---------- Source text

I'm glad you posted this. It IS helpful. If I would of seen this years ago, who knows where I would be today. I'd like to think super happy and thriving.
Title: Re: Delaying your transition will probably be a huge regret
Post by: TeaCoffee on April 22, 2014, 01:32:56 PM
I'm 25 and am pre-everything, but working on getting started. Regret about not starting sooner has been hitting my hard the last couple of days. I knew when I was in my teens, but I was too afraid, and then went into denial. I could have gotten help then, but I didn't, and I don't have a good explanation for why.
Title: Re: Delaying your transition will probably be a huge regret
Post by: Satyromania on April 22, 2014, 03:07:55 PM
Im still in the closet, but I regret not coming out at 13 when I 100% knew I was transsexual. And Im still a quite young guy. I could have not gone through most of the female puberty and been a year on t already. And for mostly free too. I constantly beat myself up about it, and every day I that passes that I am such a weak coward.
Title: Re: Delaying your transition will probably be a huge regret
Post by: mm on April 22, 2014, 03:51:47 PM
I agree, Satyromania, to have started before puberty had a chance to do it evil things to us, chest growth and shark week. How old are you? 23 here and looking to starting T.  Do you like all the effects of T?
Title: Re: Delaying your transition will probably be a huge regret
Post by: Satyromania on April 22, 2014, 04:05:48 PM
Quote from: mm on April 22, 2014, 03:51:47 PM
I agree, Satyromania, to have started before puberty had a chance to do it evil things to us, chest growth and shark week. How old are you? 23 here and looking to starting T.  Do you like all the effects of T?

Currently not appropriate for me to talk about my age, sorry.

Well, not all of them. But I suppose cis men feel the same way too. Balding and higher blood pressure isnt that cool. But I dont really care. If I can start T in around a year from now, I'll be more than happy for the negatives too.
Title: Re: Delaying your transition will probably be a huge regret
Post by: JessicaElle on April 23, 2014, 08:34:15 PM
I COMPLETELY agree. Not transitioning is a huge mistake- not only does it affect your body in negative ways but it can affect those around you as well.

--------------------

→ Activities:
- A) List each distinct username that appears in a "Post by:" line of the forum thread above, naming each one only once.
- B) In the forum thread above, what age does TeaCoffee state?

---------- Dataset content

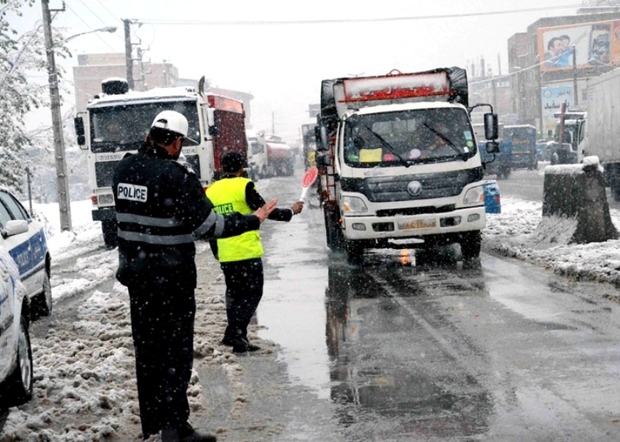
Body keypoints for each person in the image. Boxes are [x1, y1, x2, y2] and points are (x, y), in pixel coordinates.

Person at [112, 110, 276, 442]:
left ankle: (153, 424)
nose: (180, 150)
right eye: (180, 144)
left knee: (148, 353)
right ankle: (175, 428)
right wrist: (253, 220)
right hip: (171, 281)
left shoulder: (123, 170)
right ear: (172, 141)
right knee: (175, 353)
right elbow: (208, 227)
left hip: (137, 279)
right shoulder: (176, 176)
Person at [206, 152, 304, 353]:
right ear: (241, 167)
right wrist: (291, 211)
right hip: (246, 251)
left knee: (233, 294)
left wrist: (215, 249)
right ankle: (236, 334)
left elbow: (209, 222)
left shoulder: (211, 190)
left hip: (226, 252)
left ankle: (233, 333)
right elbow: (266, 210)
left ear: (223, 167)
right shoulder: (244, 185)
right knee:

--------------------

→ Solved problems:
- A)
TeaCoffee
Satyromania
mm
JessicaElle

- B) 25